Em termos de conectividade, a plataforma oferece suporte para GSM/EDGE, GPRS, CDMA, EV-DO, UMTS, HSDPA, HSPA+, LTE, WiMAX, Wi-Fi, Bluetooth, NFC e até mesmo tecnologias mais recentes . Também permite o compartilhamento de internet, ou seja, o compartilhamento da conexão de dados móveis com outros dispositivos via Wi-Fi, USB ou Bluetooth.

A seção multimídia é particularmente abrangente.
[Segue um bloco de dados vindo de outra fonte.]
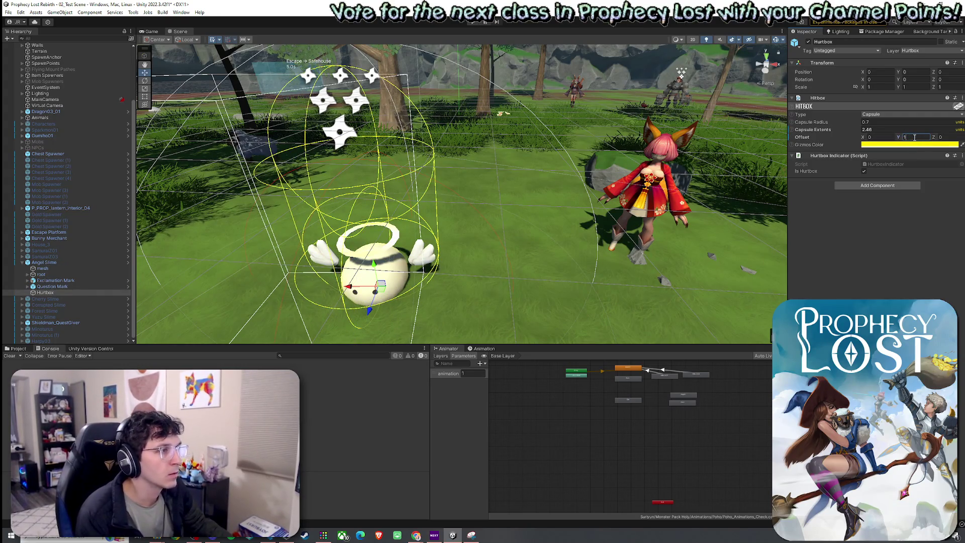
{"action": "key", "text": "Return"}
{"action": "key", "text": "f"}
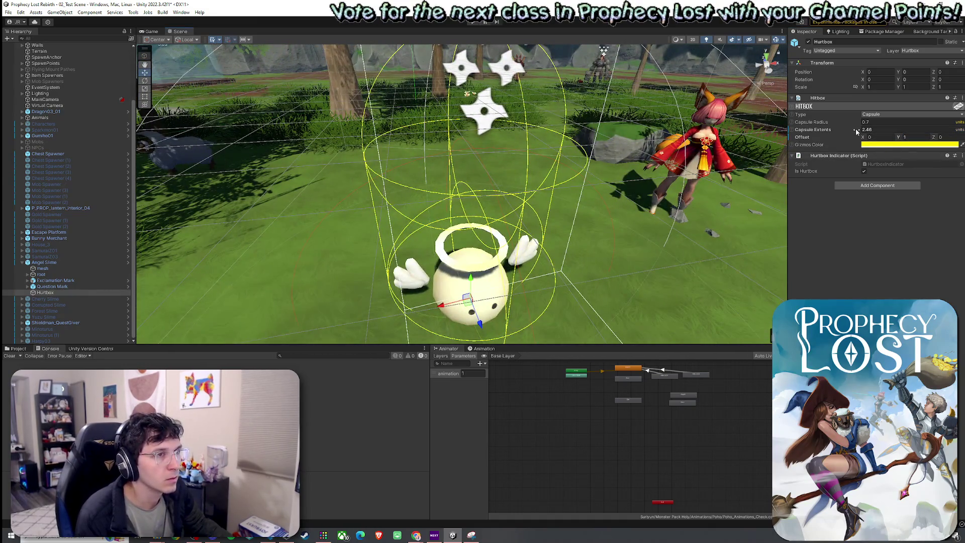
{"action": "left_click_drag", "start_coordinate": [855, 132], "coordinate": [847, 132]}
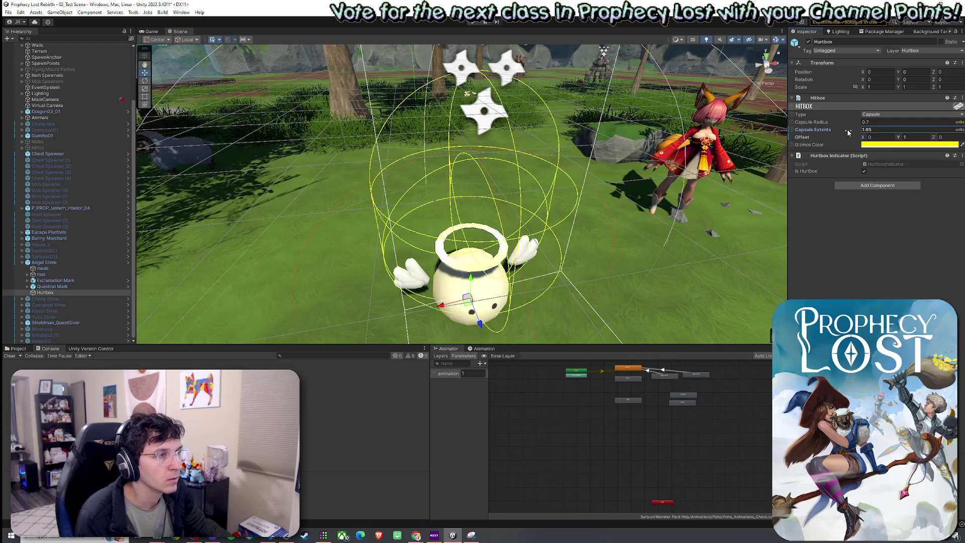
{"action": "left_click", "coordinate": [911, 139]}
{"action": "type", "text": "0"}
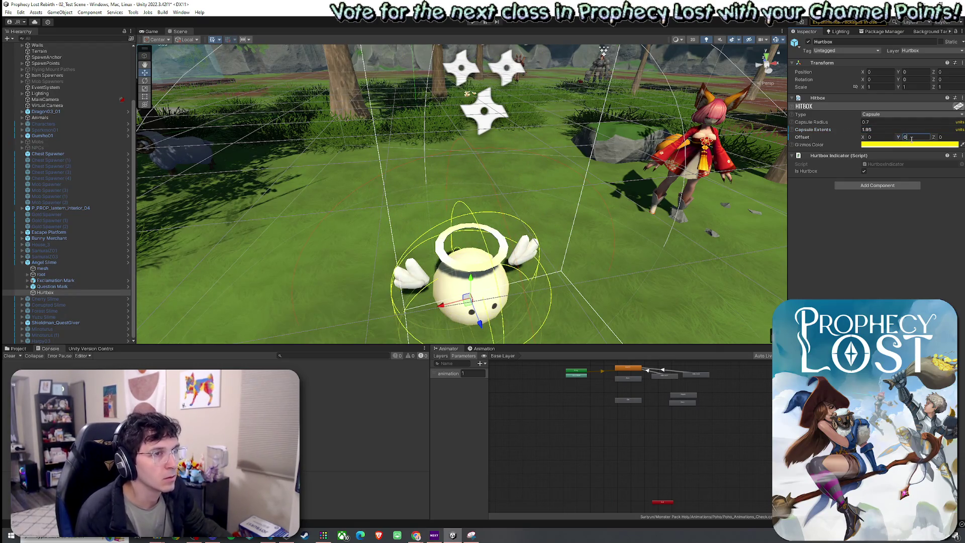
{"action": "type", "text": ".55"}
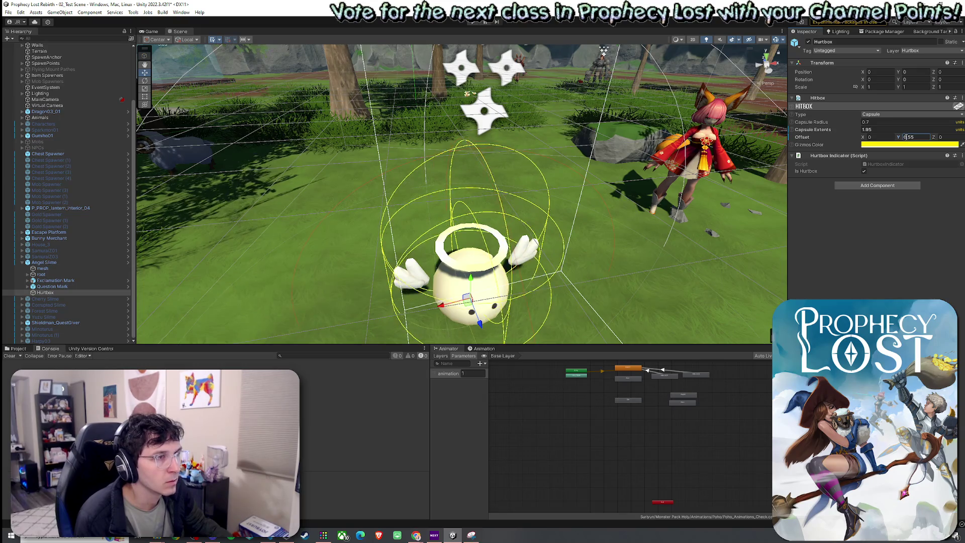
Stretch the hurtbox capsule extents to 3.7 and inspect the taller capsule
{"action": "mouse_move", "coordinate": [679, 197]}
{"action": "left_mouse_down"}
{"action": "mouse_move", "coordinate": [578, 211]}
{"action": "mouse_move", "coordinate": [628, 216]}
{"action": "mouse_move", "coordinate": [593, 219]}
{"action": "mouse_move", "coordinate": [657, 207]}
{"action": "left_mouse_up"}
{"action": "left_click_drag", "start_coordinate": [651, 207], "coordinate": [563, 207]}
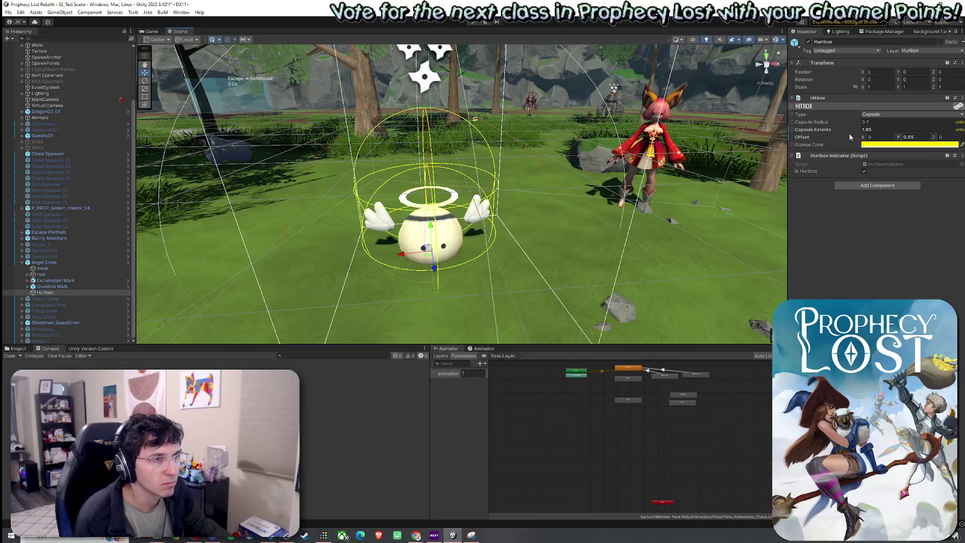
{"action": "left_click_drag", "start_coordinate": [836, 132], "coordinate": [857, 130]}
{"action": "mouse_move", "coordinate": [602, 126]}
{"action": "left_mouse_down"}
{"action": "mouse_move", "coordinate": [452, 121]}
{"action": "mouse_move", "coordinate": [208, 79]}
{"action": "left_mouse_up"}
Start Play mode with Ctrl+P and begin a match from the destination map
{"action": "left_click", "coordinate": [9, 12]}
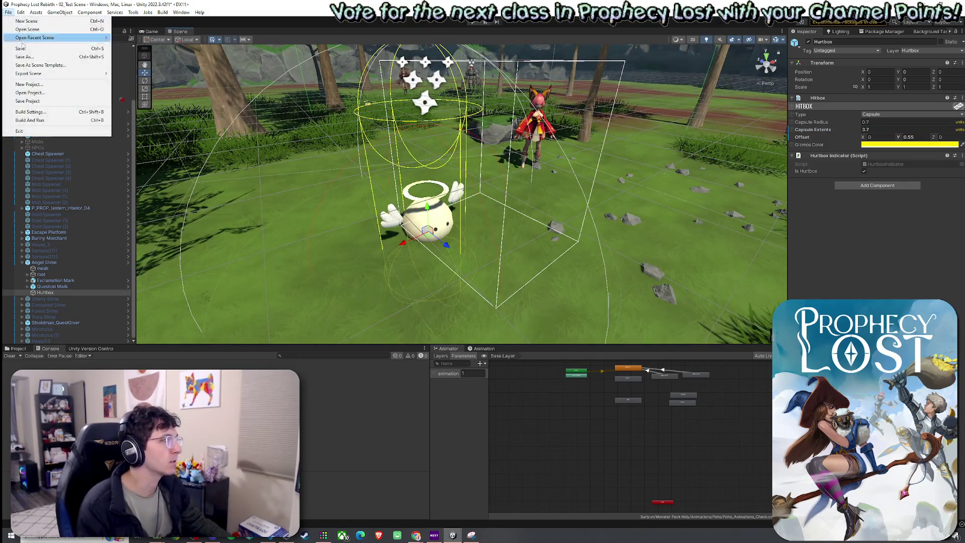
{"action": "left_click", "coordinate": [8, 12]}
{"action": "key", "text": "ctrl+p"}
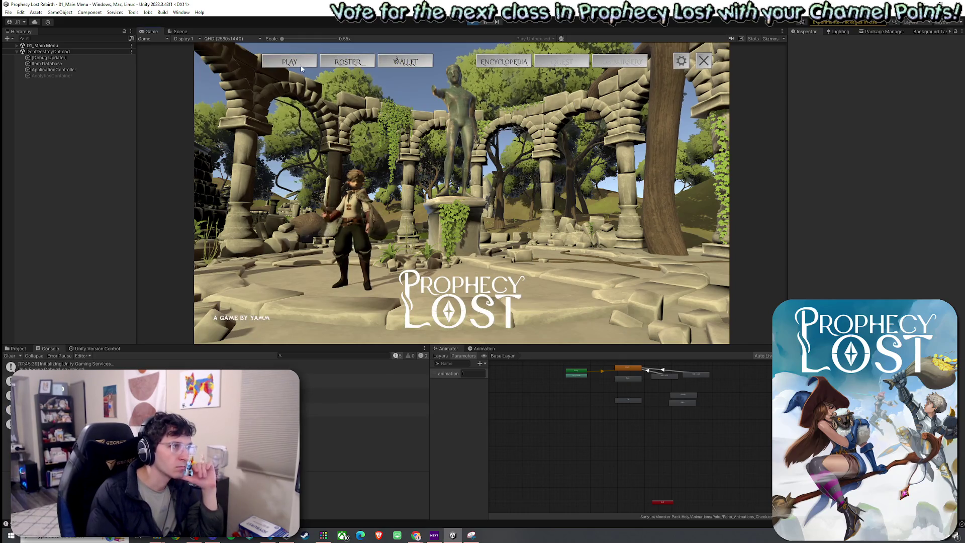
{"action": "left_click", "coordinate": [476, 211]}
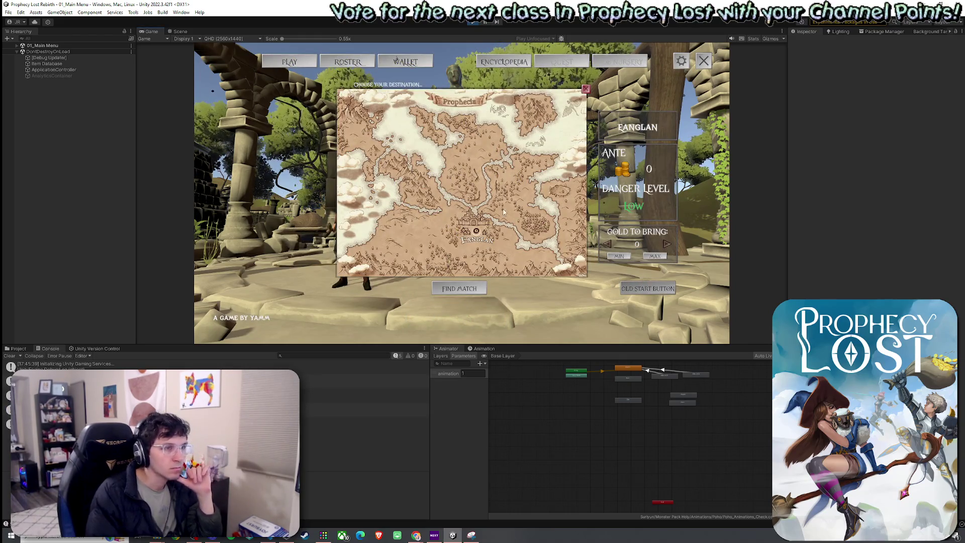
{"action": "left_click", "coordinate": [478, 230]}
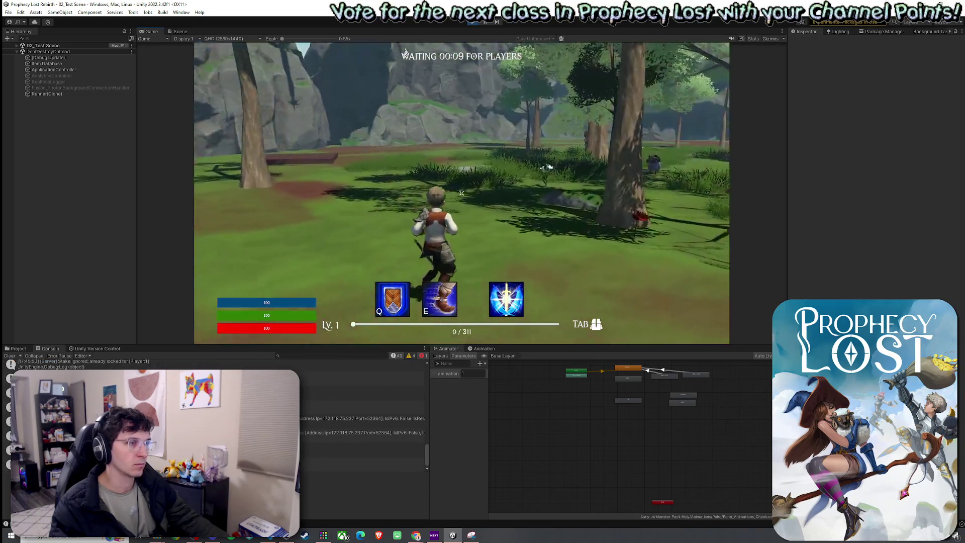
Run the character around near the Angel Slime, using the Q shield ability
{"action": "key", "text": "w"}
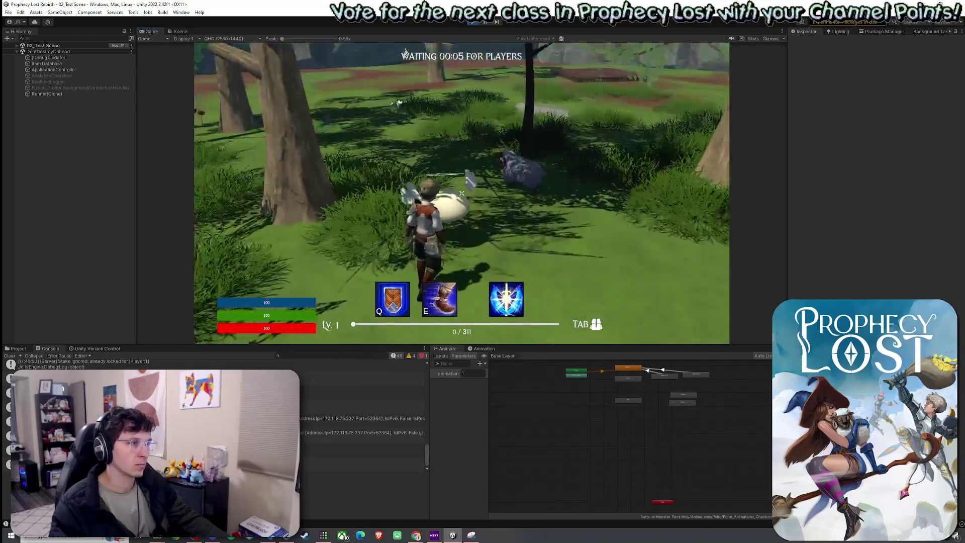
{"action": "key", "text": "q"}
{"action": "key", "text": "w"}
O Android reproduz WebM, H.263, H.264/MPEG-4 AVC, MPEG-4 SP, AMR, AAC, HE-AAC, MP3, MIDI, Ogg Vorbis, WAV, JPEG, PNG, GIF e BMP . Para streaming, ele suporta RTP/RTSP, download progressivo HTML5 e, por meio de plugins ou soluções de terceiros, outros protocolos como RTMP ou Microsoft Smooth Streaming.

O ambiente de desenvolvimento agora é baseado no Android Studio , a IDE oficial, que inclui emuladores, ferramentas de depuração, análise de desempenho e assistentes de código. Anteriormente, o desenvolvimento era feito principalmente com o Eclipse e o plugin ADT, mas toda a plataforma migrou para a solução do Google, que oferece integração direta com o SDK, ferramentas de compilação Gradle e suporte para Java, Kotlin e C/C++.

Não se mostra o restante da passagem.